Domenico Bonvegna
Sulla nuova rivista della San Paolo,“Credere. La gioia della fede”, che ho ricevuto in dono a Milano durante la serata organizzata da Rinnovamento nello Spirito, “10 piazze per 10 comandamenti”, ho trovato un interessante articolo riflessione del saggista, filosofo francese, Fabrice Hadjadj. Il filosofo affronta una domanda che spesso mi sono posto: “i tempi odierni sono migliori o peggiori di quelli del passato per l’annuncio del Vangelo?”.
“La cosa certa è che non possiamo aver nostalgia di una cristianità sepolta – esordisce Hadjadj – Bestemmio contro la provvidenza che mi ha posto in questo momento della storia? Non devo forse riconoscere che sono nato in quest’epoca, che la mia missione, anche se complicata, è adesso, e che non devo aspettare il ritorno di condizioni favorevoli per cominciare a testimoniare?” (F. Hadjadj, Adesso è tempo per il Vangelo, n.10 del 9.6.13, in Credere)
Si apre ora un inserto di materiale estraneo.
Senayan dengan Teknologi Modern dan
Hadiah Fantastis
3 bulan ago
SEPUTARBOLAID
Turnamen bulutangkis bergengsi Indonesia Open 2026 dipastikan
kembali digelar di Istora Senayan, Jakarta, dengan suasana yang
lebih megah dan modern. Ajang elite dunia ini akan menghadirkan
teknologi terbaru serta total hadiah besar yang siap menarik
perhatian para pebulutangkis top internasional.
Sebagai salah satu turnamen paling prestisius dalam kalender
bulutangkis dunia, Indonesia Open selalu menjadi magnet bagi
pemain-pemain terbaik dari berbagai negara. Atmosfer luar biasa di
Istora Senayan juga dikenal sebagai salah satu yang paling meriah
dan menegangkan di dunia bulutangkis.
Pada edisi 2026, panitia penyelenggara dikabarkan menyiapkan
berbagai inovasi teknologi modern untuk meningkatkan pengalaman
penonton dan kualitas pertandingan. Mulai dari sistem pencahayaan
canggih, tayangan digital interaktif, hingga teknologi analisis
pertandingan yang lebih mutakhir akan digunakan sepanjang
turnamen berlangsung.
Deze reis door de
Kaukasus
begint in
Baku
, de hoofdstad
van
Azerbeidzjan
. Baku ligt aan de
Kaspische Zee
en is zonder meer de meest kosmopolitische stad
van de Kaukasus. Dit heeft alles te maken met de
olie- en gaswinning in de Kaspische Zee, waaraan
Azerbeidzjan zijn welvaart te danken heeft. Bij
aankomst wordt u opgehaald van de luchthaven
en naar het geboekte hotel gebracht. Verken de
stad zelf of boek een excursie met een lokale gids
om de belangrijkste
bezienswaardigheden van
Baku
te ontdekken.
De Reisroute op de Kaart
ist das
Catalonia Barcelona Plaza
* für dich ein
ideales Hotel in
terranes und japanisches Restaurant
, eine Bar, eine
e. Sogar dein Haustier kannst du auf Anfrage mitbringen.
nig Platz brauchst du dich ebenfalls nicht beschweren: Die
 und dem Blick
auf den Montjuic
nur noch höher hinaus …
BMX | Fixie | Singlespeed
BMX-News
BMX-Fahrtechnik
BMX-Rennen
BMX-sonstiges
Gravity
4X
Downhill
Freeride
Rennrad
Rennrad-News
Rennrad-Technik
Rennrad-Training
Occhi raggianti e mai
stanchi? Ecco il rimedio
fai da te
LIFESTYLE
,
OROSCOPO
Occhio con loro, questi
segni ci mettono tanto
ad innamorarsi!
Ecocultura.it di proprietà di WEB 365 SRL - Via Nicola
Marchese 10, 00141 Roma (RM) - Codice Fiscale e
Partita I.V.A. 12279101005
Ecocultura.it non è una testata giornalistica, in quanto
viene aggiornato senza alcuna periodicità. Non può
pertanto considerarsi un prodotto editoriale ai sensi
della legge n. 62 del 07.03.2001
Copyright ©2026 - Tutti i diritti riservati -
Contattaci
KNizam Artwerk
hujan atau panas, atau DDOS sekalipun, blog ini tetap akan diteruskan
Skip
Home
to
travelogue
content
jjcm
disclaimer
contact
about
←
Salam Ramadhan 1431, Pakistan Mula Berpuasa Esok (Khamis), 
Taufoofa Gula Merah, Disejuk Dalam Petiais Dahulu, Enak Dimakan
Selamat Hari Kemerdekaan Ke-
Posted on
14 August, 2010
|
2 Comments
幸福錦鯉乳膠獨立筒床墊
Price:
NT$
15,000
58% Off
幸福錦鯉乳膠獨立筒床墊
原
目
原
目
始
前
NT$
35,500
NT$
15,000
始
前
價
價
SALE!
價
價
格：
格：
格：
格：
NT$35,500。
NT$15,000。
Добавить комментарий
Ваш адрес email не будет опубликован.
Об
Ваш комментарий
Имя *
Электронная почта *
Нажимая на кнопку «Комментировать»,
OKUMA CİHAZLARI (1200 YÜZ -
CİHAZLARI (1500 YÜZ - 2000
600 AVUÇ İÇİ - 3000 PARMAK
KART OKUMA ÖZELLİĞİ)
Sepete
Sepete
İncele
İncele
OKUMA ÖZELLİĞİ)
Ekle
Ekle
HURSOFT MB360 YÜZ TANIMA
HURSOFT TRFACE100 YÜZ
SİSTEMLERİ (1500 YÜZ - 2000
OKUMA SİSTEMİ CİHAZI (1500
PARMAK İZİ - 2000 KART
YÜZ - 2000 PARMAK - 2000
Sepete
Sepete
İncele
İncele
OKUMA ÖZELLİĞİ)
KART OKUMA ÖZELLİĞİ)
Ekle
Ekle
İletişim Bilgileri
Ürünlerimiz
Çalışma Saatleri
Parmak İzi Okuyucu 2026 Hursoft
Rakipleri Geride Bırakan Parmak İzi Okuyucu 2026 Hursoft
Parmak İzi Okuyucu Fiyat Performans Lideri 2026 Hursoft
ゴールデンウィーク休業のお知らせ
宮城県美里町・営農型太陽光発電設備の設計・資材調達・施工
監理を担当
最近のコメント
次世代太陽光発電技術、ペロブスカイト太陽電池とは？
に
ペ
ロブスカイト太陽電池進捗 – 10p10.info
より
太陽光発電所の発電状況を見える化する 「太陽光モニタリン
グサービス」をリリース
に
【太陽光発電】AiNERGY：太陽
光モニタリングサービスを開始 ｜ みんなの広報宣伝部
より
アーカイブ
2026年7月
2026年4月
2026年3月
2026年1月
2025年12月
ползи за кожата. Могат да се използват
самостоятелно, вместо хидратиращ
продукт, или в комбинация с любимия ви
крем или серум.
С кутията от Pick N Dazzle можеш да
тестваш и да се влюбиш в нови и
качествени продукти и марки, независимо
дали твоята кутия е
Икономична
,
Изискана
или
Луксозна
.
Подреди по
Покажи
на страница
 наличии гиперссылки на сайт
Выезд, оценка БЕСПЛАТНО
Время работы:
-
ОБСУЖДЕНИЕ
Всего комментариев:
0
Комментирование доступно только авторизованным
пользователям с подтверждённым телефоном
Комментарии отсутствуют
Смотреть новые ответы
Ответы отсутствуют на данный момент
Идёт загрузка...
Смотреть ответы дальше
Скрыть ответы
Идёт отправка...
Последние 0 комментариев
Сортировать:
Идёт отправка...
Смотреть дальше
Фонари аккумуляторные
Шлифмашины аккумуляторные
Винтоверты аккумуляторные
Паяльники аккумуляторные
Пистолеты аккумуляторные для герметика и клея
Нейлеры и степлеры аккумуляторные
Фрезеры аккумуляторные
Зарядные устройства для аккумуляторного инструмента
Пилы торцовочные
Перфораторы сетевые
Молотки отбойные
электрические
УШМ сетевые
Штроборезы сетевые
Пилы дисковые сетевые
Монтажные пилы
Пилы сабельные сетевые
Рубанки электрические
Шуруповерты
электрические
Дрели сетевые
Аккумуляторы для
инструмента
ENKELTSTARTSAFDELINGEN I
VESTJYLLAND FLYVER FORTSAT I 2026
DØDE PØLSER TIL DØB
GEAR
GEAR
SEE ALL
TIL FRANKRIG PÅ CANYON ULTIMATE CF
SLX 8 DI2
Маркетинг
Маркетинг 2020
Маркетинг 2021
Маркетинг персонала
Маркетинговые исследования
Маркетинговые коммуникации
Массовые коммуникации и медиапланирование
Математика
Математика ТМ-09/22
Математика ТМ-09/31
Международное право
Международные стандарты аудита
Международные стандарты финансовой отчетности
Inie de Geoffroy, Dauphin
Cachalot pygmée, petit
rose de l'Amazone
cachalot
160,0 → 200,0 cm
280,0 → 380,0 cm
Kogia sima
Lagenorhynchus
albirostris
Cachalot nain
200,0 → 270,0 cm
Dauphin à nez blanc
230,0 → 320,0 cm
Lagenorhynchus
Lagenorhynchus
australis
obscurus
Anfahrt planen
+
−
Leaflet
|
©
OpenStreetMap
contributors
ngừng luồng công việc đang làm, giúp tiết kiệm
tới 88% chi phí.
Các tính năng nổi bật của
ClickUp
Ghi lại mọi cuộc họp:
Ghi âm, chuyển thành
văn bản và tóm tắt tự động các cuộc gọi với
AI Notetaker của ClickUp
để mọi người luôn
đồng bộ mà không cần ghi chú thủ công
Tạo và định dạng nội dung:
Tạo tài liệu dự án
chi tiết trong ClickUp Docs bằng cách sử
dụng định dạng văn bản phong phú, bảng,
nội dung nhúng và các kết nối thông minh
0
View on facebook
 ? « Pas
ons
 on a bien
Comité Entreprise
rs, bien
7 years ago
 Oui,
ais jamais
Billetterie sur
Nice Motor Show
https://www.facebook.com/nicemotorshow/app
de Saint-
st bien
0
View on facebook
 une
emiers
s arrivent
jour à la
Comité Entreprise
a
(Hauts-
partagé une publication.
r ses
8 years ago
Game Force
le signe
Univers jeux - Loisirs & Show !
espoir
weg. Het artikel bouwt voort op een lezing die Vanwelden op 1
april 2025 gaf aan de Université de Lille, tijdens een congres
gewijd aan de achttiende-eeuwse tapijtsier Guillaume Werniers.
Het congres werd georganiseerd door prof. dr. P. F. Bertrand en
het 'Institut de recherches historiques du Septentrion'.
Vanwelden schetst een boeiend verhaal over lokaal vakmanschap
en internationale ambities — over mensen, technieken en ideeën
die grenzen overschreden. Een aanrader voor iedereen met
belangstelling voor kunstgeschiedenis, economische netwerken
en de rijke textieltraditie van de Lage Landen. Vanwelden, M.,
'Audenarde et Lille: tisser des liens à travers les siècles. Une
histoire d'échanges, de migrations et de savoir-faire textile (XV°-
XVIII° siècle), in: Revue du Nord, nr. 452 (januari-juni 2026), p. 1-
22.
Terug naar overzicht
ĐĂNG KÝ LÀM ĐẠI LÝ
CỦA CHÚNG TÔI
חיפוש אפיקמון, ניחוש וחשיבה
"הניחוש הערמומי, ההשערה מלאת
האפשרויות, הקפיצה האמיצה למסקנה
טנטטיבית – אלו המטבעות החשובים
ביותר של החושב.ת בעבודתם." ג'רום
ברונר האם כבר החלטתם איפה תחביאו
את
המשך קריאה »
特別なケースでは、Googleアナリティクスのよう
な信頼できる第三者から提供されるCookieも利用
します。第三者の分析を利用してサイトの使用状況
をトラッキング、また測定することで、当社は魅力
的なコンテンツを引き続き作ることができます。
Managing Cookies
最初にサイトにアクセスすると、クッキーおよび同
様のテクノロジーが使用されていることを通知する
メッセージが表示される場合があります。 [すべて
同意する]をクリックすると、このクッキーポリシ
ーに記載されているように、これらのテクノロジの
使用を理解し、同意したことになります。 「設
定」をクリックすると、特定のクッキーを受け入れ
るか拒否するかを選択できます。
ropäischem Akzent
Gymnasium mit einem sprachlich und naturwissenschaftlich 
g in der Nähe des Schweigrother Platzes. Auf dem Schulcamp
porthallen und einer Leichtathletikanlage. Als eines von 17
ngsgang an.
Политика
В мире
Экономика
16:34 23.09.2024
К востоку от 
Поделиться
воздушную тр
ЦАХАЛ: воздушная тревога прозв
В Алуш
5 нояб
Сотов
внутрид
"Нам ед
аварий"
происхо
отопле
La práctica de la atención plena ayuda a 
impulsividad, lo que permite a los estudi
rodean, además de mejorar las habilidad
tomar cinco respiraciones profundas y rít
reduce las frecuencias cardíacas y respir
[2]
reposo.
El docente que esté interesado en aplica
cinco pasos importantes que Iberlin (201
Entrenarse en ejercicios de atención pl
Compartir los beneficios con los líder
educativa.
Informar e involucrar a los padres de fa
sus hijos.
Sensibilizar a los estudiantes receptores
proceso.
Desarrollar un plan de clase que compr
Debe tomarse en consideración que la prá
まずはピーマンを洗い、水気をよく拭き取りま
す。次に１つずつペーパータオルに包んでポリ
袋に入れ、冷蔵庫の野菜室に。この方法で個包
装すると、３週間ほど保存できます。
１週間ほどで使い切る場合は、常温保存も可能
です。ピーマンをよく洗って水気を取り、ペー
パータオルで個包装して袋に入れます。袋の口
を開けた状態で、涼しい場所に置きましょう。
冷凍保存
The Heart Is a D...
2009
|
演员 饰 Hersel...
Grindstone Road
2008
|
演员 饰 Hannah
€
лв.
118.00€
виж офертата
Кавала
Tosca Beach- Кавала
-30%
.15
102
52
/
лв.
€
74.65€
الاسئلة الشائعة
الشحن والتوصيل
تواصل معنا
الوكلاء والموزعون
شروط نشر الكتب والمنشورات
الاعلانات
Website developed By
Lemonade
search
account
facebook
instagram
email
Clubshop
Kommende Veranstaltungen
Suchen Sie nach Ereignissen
Riprendendo la parabola del buon grano e della zizzania(Matteo 13.24-30) Hadjadj può affermare che il bene e il male crescono simultaneamente, e in maniera inseparabile, fino all’ultima ora, quindi ogni epoca della storia può essere migliore e peggiore nello stesso tempo.
Forse il cosiddetto Medioevo è stato il tempo più propizio per diffondere il Vangelo, ma nei dieci secoli, spesso intesi come Cristianità, ci sono state “tante aberrazioni (…) Probabilmente le tenebre erano meno dense di oggi, ma anche le luci erano inferiori. Dobbiamo rimpiangere i tempi della simonia?
Per quanto riguarda il nostro tempo Hadjadj scrive che la nostra Europa è colpita dal fenomeno della secolarizzazione: “l’esistenza dell’uomo viene concepita al di fuori di qualsiasi aspirazione alla trascendenza”. Ormai si è cattolici soltanto la domenica mattina per quattro o
cinque minuti, durante la Messa”. Eppure la secolarizzazione può essere una opportunità per la Chiesa.
A questo punto il saggista francese fa delle interessanti riflessioni sullo stato delle vocazioni religiose. Per fortuna che oggi “il prete non è più un notabile, scrive Hadjadj, lo stato religioso non ci appare più come l’occasione di farsi una posizione (…) Oggi le vocazioni religiose(e anche le semplici vocazioni cristiane) ritrovano sempre più la loro nudità soprannaturale”. E questo è una preziosa benedizione.
La chiamata alla santità è per tutti non solo per i religiosi. “Un tempo le persone sposate venivano considerate, in un certo senso, come i proletari della Chiesa, utili per fare figli e fornire così, con un po’ di fortuna e a forza di moltiplicare marmocchi, un prete o una suora.
Quando si osava canonizzare una coppia sposata (…) ci si affrettava subito a precisare che vivevano a casa loro ‘come monaci’. Pertanto continua Hadjadj, oggi chi rivendica un posto importante per i laici nella gerarchia della Chiesa, “crede di essere ultraprogressista mentre invece è superclericale: infatti tende a credere che la gerarchia sia più importante della santità, mentre invece è interamente subordinata”.
A “laicizzare” la Chiesa è stato il beato Giovanni Paolo II che “ha affermato con forza che il laico è chiamato a vivere l’essenziale, nella condizione di laico”. Così secondo Hadjadj ha potuto cominciare a fiorire, una ‘teologia del sesso’, come anche una spiritualità coniugale, non più concepita come una spiritualità monastica di secondo grado. A questo punto “posso finalmente guardare il corpo di mia moglie non come una tentazione, ma come un’icona(…)”.
In conclusione prendendo coscienza del nostro stato battesimale, chiunque può diventare santo, dal vescovo all’idraulico, dalla monaca alla mamma, dal cardinale al camionista. “Siamo tutti clown di Cristo (ognuno secondo il proprio stato di vita), tutti chiamati alla fecondità della testimonianza e anche alle sue grane”.